3) CNN and/or Jordan could have waved their confidentiallity of the "off the record" comments of Jordan and released the only his sections of the tape.
4) CNN and/or Jordan did not do this.
Assumption: The tape's contents would have doomed Jordan anyway.

Anonymous said...

I understand that conservative columnist Michelle Malkin had a hand in bringing Jordan down. Isn't that rich? I mean, isn't this the same Michelle Malkin who suggested on Hardball last summer that John Kerry INTENTIONALLY shot himself to get out of Vietnam? I don't rememeber her having to resign over her outrageous comment. See link below:

http://mediamatters.org/items/200408200005

Lance Collins
Sugar Land, TX

Anonymous said...

Jordan spoke the truth. The targeting and killing of journalists by US troops has been well documented in the world press e.g. in the London "Independent News". This is the first time an American journalist had the courage to talk about it ... and then he backed off, scared, under pressure.

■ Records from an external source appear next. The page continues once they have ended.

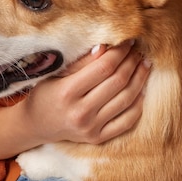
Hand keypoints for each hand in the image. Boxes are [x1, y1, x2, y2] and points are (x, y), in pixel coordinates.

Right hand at [20, 40, 150, 144]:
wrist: (37, 125)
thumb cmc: (46, 93)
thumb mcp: (57, 73)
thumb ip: (82, 62)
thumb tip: (107, 46)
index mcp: (67, 92)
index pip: (104, 67)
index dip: (120, 52)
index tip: (128, 41)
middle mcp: (80, 112)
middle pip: (118, 82)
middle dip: (132, 62)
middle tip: (138, 51)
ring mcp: (91, 128)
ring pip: (126, 100)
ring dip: (140, 79)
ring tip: (144, 65)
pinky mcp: (98, 138)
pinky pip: (127, 121)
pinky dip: (138, 104)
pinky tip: (141, 89)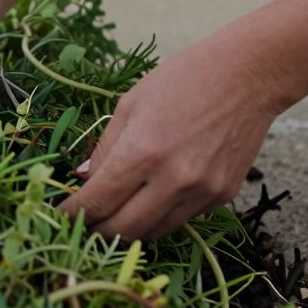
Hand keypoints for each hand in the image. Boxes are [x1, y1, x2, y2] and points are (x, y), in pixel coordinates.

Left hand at [59, 34, 290, 239]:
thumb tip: (83, 180)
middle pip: (124, 230)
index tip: (59, 216)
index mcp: (143, 152)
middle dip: (97, 232)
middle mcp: (173, 180)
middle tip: (82, 225)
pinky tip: (150, 200)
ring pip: (154, 232)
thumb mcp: (129, 105)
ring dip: (128, 230)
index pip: (98, 201)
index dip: (73, 214)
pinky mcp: (223, 196)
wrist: (248, 76)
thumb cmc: (182, 80)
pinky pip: (182, 219)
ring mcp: (202, 192)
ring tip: (112, 217)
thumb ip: (105, 147)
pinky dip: (160, 217)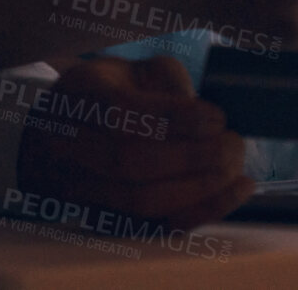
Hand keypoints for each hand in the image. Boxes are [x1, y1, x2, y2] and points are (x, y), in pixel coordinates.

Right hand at [15, 56, 253, 231]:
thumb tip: (209, 121)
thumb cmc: (112, 92)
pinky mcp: (102, 219)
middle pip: (129, 162)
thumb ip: (170, 84)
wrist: (61, 132)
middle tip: (234, 145)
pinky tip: (234, 192)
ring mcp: (79, 188)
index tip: (218, 118)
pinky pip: (154, 227)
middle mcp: (67, 145)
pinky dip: (199, 213)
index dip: (175, 118)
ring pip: (139, 202)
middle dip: (193, 158)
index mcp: (79, 94)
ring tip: (236, 168)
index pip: (121, 112)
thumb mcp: (136, 70)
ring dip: (200, 189)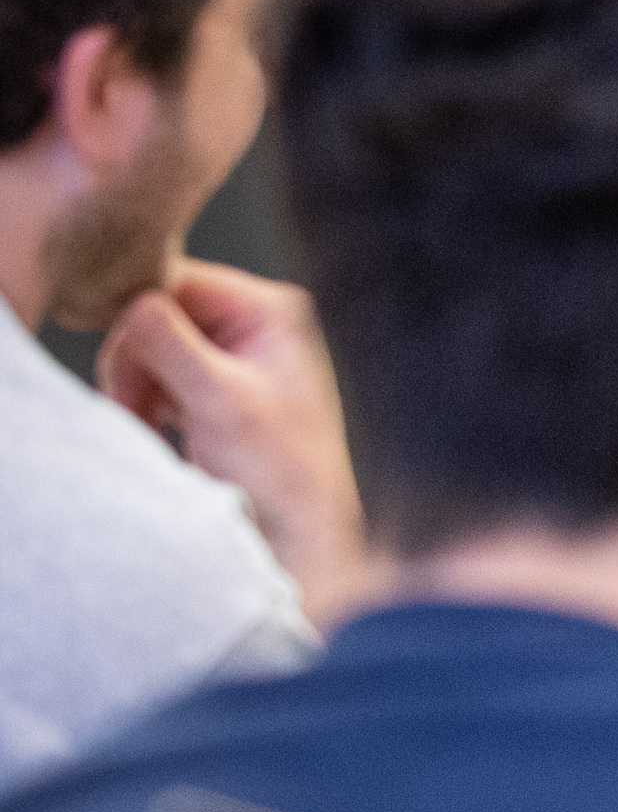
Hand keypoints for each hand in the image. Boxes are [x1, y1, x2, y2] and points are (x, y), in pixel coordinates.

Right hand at [97, 259, 368, 620]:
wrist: (297, 531)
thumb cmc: (276, 469)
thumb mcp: (217, 398)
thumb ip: (169, 342)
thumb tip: (130, 299)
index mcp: (270, 310)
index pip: (173, 281)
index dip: (137, 323)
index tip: (126, 375)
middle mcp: (254, 322)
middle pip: (157, 314)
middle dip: (134, 363)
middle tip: (128, 409)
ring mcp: (234, 353)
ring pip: (149, 347)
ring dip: (133, 386)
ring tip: (142, 427)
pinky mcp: (214, 385)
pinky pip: (156, 374)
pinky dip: (144, 400)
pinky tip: (153, 430)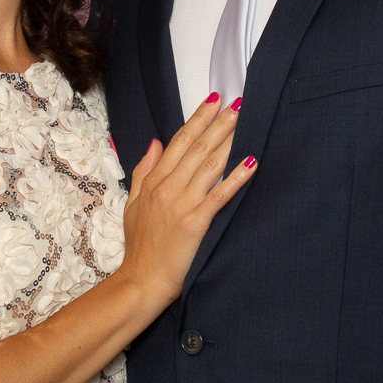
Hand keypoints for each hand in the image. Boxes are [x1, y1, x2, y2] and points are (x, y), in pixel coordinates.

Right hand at [116, 94, 255, 304]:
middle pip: (197, 148)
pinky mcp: (195, 223)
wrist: (142, 281)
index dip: (198, 119)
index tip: (214, 101)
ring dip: (228, 141)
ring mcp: (181, 205)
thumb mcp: (132, 205)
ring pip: (209, 165)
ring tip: (245, 121)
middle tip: (238, 103)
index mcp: (153, 183)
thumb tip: (154, 142)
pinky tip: (250, 162)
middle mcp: (167, 189)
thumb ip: (143, 171)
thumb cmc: (140, 247)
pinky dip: (235, 178)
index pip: (179, 142)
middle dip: (218, 123)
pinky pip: (219, 195)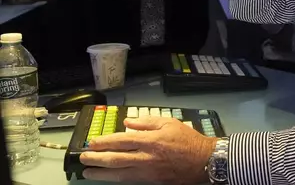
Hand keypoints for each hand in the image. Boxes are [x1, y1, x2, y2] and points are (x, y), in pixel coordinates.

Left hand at [80, 117, 216, 183]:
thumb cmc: (187, 140)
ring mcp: (148, 172)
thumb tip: (128, 123)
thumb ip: (147, 122)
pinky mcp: (151, 181)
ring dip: (101, 172)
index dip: (104, 142)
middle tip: (83, 158)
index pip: (121, 141)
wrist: (203, 161)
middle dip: (96, 159)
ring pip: (119, 174)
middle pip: (115, 159)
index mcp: (151, 140)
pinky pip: (129, 180)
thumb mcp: (169, 123)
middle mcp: (146, 157)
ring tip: (88, 171)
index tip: (92, 142)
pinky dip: (116, 178)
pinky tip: (109, 176)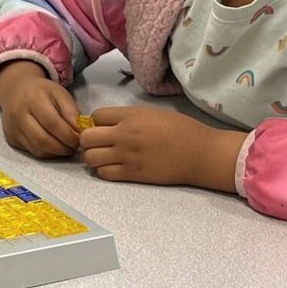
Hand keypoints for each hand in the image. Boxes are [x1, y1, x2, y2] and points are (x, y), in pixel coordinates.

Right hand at [0, 62, 80, 157]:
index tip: (80, 140)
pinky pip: (32, 151)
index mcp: (33, 99)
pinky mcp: (11, 138)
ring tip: (67, 148)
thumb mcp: (59, 94)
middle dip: (63, 148)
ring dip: (56, 153)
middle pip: (42, 140)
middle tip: (75, 148)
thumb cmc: (41, 92)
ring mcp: (13, 128)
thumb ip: (71, 112)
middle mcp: (19, 115)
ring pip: (37, 149)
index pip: (52, 123)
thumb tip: (80, 132)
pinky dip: (47, 153)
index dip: (68, 135)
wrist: (15, 91)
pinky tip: (55, 148)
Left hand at [79, 106, 243, 189]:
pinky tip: (114, 168)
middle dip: (88, 140)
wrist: (200, 153)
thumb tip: (109, 124)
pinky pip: (104, 174)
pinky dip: (104, 171)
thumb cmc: (181, 130)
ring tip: (104, 157)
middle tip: (98, 144)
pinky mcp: (133, 174)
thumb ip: (129, 117)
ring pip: (90, 158)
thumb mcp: (153, 113)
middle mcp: (125, 135)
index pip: (96, 115)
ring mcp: (127, 156)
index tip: (104, 127)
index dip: (96, 122)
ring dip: (94, 157)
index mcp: (131, 116)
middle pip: (86, 138)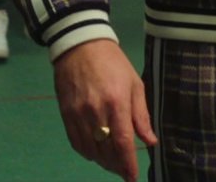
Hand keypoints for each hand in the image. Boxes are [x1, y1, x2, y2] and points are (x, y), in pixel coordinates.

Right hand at [54, 38, 156, 181]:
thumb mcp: (135, 84)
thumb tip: (150, 141)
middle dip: (117, 165)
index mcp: (117, 102)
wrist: (80, 46)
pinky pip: (76, 142)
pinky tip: (96, 153)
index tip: (132, 177)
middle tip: (125, 169)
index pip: (123, 142)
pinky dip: (87, 152)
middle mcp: (95, 112)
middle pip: (105, 151)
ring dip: (102, 162)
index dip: (128, 164)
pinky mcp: (65, 114)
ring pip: (90, 150)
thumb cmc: (114, 63)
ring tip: (113, 163)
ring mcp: (77, 114)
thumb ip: (141, 115)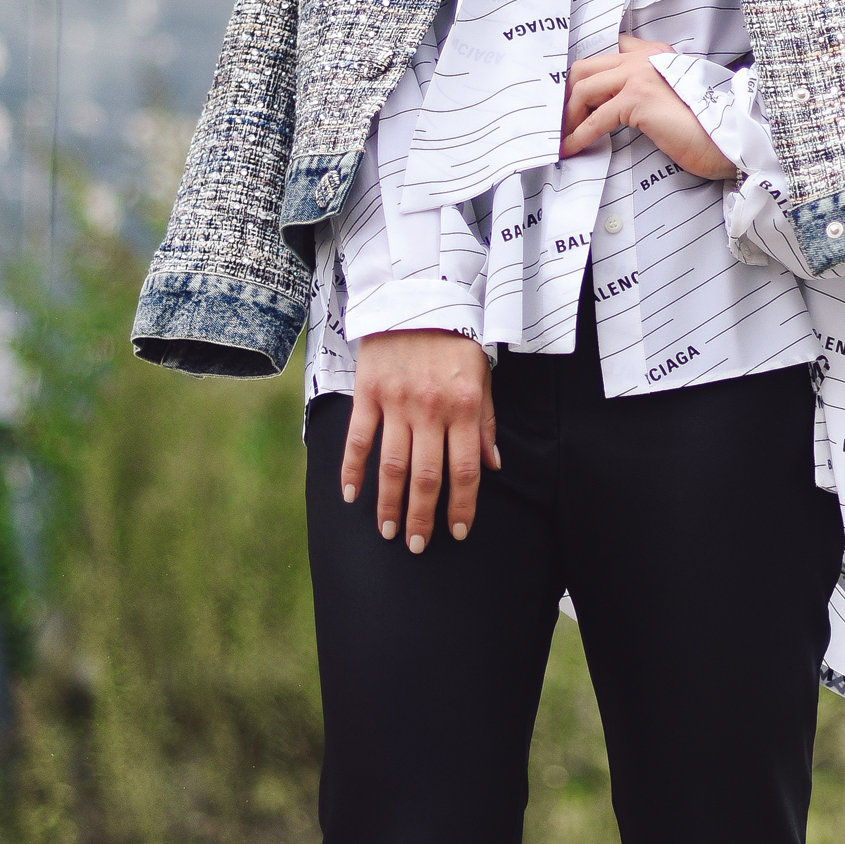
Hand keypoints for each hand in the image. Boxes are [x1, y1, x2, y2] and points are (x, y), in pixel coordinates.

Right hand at [341, 331, 499, 550]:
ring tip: (387, 532)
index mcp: (462, 409)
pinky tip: (351, 495)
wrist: (417, 297)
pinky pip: (359, 439)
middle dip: (421, 517)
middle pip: (425, 477)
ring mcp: (396, 403)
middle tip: (416, 546)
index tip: (457, 533)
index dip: (461, 507)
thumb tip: (492, 467)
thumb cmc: (455, 341)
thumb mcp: (481, 379)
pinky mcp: (368, 393)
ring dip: (388, 504)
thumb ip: (485, 424)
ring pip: (391, 465)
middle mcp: (430, 411)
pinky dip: (352, 469)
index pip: (464, 471)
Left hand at [560, 34, 735, 178]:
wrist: (731, 138)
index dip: (583, 76)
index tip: (568, 99)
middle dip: (565, 96)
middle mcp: (645, 56)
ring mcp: (640, 74)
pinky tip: (572, 149)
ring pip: (583, 88)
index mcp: (655, 53)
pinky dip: (579, 136)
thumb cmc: (707, 126)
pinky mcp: (638, 99)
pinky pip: (596, 119)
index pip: (608, 52)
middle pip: (585, 67)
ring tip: (562, 138)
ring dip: (568, 117)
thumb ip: (651, 88)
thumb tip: (615, 105)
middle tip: (559, 122)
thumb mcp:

All the witnesses to Jordan's revelation say his words were reported accurately, e.g. as confirmed by such experienced professionals as David Gergen, Senator Dodd.

Wake up, folks! Yes, US troops have been committing War Crimes in Iraq ... as they did in Panama, Vietnam, Korea. Fallujah was only one of many slaughters of Iraqi civilians. Wait another 25 years for this to be investigated. Right now, sadly for our "Democracy", no one has the courage to speak the truth.

Jim Roberts
Jersey City, NJ

Anonymous said...

This is not america. Free speech is a right.....and if war is the reason that we cant speak our minds, and the government says war is indefinate, so then will we be silenced indefinately? No! I will never be silent. we need to demand an investigation into why these deaths happened, we need to have open debate, we need our democratic republic back. The phrase "you are either with us, or against us" is not complete. What they are really saying is "you either help to tie your own noose, or we'll do it for you". Remember republicans, soon the day will come that you will be silenced and then you will know that Nazi Germany is upon you.

Anonymous said...

I was and am against the Iraq War. I thought and still think, with over whelming evidence, if some honest journalist would investigate, that the army did target journalist by order of the White House. When our troops rolled into Bagdad and that tank targeted the hotel and killed a journalist standing on a balcony reporting on the war. Our troops knew that hotel was where the journalist were located. If they didn't target journalist, why aren't there any journalist reporting from Iraq? The Bush adm. doesn't want the truth about what is happening in Iraq, especially about the BOMBING. Without journalist they can feed their propaganda machine to the public and Media. I think the Bush Blogers and CNN are responsible for Eason Jordan resignation, not the TRURH BLOGERS.